OneConnect Financial Technology Co. , a fintech firm controlled by Ping An Insurance (Group), filed for a listing by introduction last month. Didi Global Inc., the embattled ride-hailing giant that is preparing to delist from the U.S., is also seeking to list by introduction in Hong Kong.
Listings by introduction are similar to direct listings, which have been used as an alternative to U.S. initial public offerings in recent years by companies such as Coinbase Global Inc., Palantir Technologies Inc., Spotify Technology SA and others.
A string of U.S.-listed Chinese companies have listed in Hong Kong in recent years using conventional stock offerings, including NIO’s rivals XPeng Inc. and Li Auto Inc.

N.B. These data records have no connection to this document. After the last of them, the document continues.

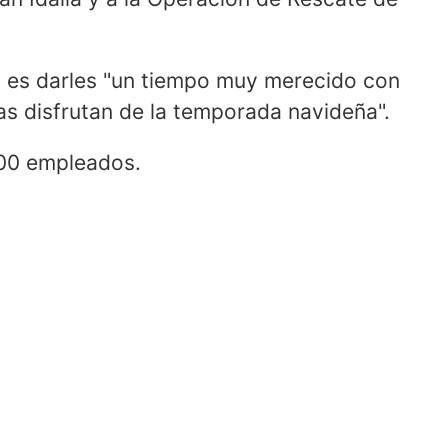
es es darles "un tiempo muy merecido con
as disfrutan de la temporada navideña".
000 empleados.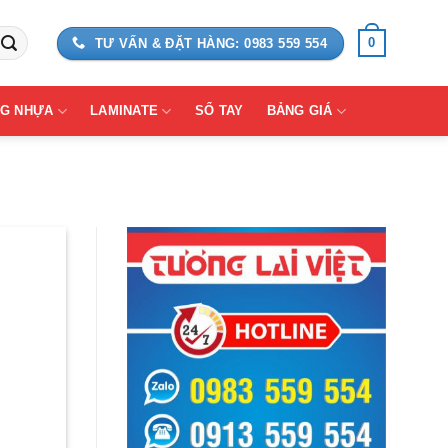
0
TƯ VẤN & ĐẶT HÀNG: 0983 559 554
G NHỰA
LAMINATE
SỔ TAY
BẢNG GIÁ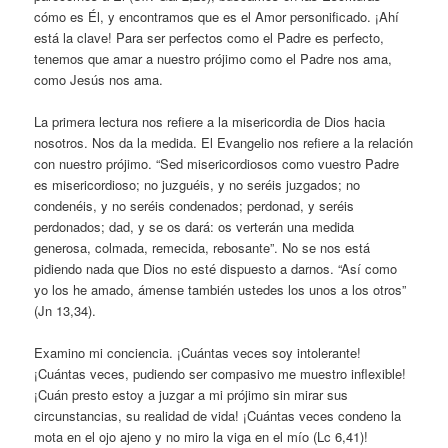
cómo es Él, y encontramos que es el Amor personificado. ¡Ahí
está la clave! Para ser perfectos como el Padre es perfecto,
tenemos que amar a nuestro prójimo como el Padre nos ama,
como Jesús nos ama.
La primera lectura nos refiere a la misericordia de Dios hacia
nosotros. Nos da la medida. El Evangelio nos refiere a la relación
con nuestro prójimo. “Sed misericordiosos como vuestro Padre
es misericordioso; no juzguéis, y no seréis juzgados; no
condenéis, y no seréis condenados; perdonad, y seréis
perdonados; dad, y se os dará: os verterán una medida
generosa, colmada, remecida, rebosante”. No se nos está
pidiendo nada que Dios no esté dispuesto a darnos. “Así como
yo los he amado, ámense también ustedes los unos a los otros”
(Jn 13,34).
Examino mi conciencia. ¡Cuántas veces soy intolerante!
¡Cuántas veces, pudiendo ser compasivo me muestro inflexible!
¡Cuán presto estoy a juzgar a mi prójimo sin mirar sus
circunstancias, su realidad de vida! ¡Cuántas veces condeno la
mota en el ojo ajeno y no miro la viga en el mío (Lc 6,41)!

NIO said joining the Hong Kong market allowed it to “further expand our investor base and broaden our access to capital markets.” The company didn’t tie the move to a potential U.S. delisting but flagged that risk in its listing document. It is also planning to list by introduction in Singapore.
NIO raised $2 billion in November by selling stock. The company’s shares have fallen 51% in the past year, FactSet data shows. NIO recorded a net loss of $129.6 million for the third quarter of 2021.
Washington has started the clock on enforcing a law that would delist Chinese companies if U.S. regulators can’t inspect their audit papers for three years in row. Lawmakers in the House and Senate have both separately passed legislation to shorten the time frame to two years, although the two chambers would need to pass the same bill before President Biden could sign it into law.
Listings by introduction can work for companies created by the spinoff of a division of a larger business, and for companies that, like NIO, already have shares trading in another market.
Bigger companies may have a better chance at having a listing by introduction approved by Hong Kong’s exchange, said Ivy Wong, Asia-Pacific chair of the capital-markets practice at law firm Baker McKenzie. “Bigger companies tend to have a longer track record in compliance and are more likely to be able to satisfy the regulatory requirements,” she said.
Listings by introduction can suffer from thin trading volumes, since no new shares are issued.
In NIO’s case, the company and shareholder Tencent Holdings Ltd. will lend American depositary receipts equivalent to 2.7% of its Class A shares to banks, which will convert those securities into Hong Kong shares to help make the market more liquid. That block of shares is worth about $835 million at Wednesday’s closing price. Banks can borrow more stock if needed.
“Companies that list by way of introduction generally exhibit low aftermarket liquidity, which can, in some cases, make them more easily prone to arbitrage or price manipulation,” said Philippe Espinasse, a consultant and former equity capital markets banker, and the author of several books on initial public offerings. “When liquidity is low it doesn’t take much buying or selling to move prices,” he added.
Shares in the fruit distributor Asian Citrus Holdings Ltd. , which listed by introduction in 2009, were suspended on their first day of trading, with Hong Kong’s stock-exchange operator citing “disorderly market concerns.” David Webb, an investor and market commentator, said investors had misunderstood a key financial metric, and that the amount of Asian Citrus stock trading in Hong Kong “was unusually small, which facilitated volatility.”
Companies could issue new shares later if the market becomes more receptive. Prudential PLC listed by introduction in 2010 and last year sold the equivalent of $2.4 billion of stock in Hong Kong. Since the new shares started trading on Oct. 4, an average of roughly 248,000 shares have changed hands daily, according to FactSet, more than 14 times the average in the previous year.
NIO’s newly listed stock dropped 0.7% Thursday to 158.90 Hong Kong dollars, equivalent to $20.32, per share.